Nitric oxide and oxyradical production by brain mitochondria after chlorpromazine treatment

LORES ARNAIZ, SILVIA; DAMICO, GABRIELA; BUSTAMANTE, JOANITA; CARDILLO, ALEJANDRA BEATRIZ; BOVERIS, ALBERTO

Buenos Aires

Congreso; Joint Meeting Eighteenth Biennial Meeting of the International Society for Neurochemistry (ISN) and Thirty-Second Annual Meeting of the American Society for Neurochemistry (ASN); 2001

Recent studies have shown that nitric oxide (NO) can be an important mediator of pathogenic nervous tissue damage and may play a role in neurodegenerative disorders, as a mediator of oxygen toxicity in CNS. In this study of acute chlorpromazine (CPZ) toxicity NO and superoxide (O2-) production rates were measured in sub-mitochondrial particles (SMP) and oxygen consumption and hydrogen peroxide (H2O2) production rate were determined in isolated brain mitochondria. CPZ treatment produced an inhibition of NO production of 58%. Incubation of brain SMP with 1-4 µM CPZ inhibited NO production in a concentration-dependent manner. Was observed am increase of malate-glutamate dependent oxygen uptake of about 45-50% both in state 4 and 3 respiration.

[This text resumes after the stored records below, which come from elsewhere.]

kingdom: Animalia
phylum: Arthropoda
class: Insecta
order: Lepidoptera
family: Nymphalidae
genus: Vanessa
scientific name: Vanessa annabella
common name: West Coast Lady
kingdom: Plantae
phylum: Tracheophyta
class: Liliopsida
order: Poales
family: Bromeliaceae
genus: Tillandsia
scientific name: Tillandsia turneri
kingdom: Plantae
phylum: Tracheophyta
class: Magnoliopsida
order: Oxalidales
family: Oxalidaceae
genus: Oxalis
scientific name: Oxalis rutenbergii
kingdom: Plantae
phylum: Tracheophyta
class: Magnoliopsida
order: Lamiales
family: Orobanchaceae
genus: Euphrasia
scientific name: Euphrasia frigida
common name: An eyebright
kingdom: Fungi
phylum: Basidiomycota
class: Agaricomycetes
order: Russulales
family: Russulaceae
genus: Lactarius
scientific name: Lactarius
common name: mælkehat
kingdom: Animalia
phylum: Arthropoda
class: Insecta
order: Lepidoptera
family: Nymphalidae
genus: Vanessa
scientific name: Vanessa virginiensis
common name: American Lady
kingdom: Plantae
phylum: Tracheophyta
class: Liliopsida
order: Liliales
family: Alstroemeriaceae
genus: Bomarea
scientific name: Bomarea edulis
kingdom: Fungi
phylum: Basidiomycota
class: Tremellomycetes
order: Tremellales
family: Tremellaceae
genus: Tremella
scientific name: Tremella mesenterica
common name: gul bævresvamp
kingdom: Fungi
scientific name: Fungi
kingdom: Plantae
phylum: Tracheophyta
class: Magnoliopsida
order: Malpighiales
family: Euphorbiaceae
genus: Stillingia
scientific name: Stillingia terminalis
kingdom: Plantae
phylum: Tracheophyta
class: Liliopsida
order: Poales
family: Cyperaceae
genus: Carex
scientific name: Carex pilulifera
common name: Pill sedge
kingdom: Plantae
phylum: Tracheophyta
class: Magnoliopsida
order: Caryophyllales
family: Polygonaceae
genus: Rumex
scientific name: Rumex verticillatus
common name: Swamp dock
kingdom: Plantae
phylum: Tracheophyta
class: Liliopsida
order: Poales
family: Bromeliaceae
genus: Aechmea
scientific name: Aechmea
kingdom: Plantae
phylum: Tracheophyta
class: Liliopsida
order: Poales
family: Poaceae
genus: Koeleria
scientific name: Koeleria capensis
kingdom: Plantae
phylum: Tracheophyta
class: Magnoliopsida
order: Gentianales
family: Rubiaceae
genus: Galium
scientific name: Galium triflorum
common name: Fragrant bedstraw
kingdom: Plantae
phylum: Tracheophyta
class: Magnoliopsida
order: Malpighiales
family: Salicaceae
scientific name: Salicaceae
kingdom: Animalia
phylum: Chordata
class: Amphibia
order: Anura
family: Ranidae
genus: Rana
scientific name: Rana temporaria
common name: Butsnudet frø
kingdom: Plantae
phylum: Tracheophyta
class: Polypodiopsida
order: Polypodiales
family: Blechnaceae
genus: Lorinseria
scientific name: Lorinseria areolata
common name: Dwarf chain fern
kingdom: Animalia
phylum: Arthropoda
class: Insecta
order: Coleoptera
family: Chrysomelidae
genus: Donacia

Succinate-supported respiration (state 4) was 29% increased by CPZ treatment. O2- production rate was significantly decreased in brain SMP and mitochondrial H2O2 production rate was increased by 49% both in the presence of succinate-antimycin, after CPZ treatment. Western blot analysis showed that brain mitochondrial membranes from CPZ-treated mice presented decreased neuronal NO synthase content as compared with those from untreated mice. It appears that mitochondrial NO synthase can be subjected to pharmacological regulation. Our results suggest that inhibition of mitochondrial NO production, impaired oxygen consumption and enhancement of H2O2 production would contribute to acute chlorpromazine neurotoxicity.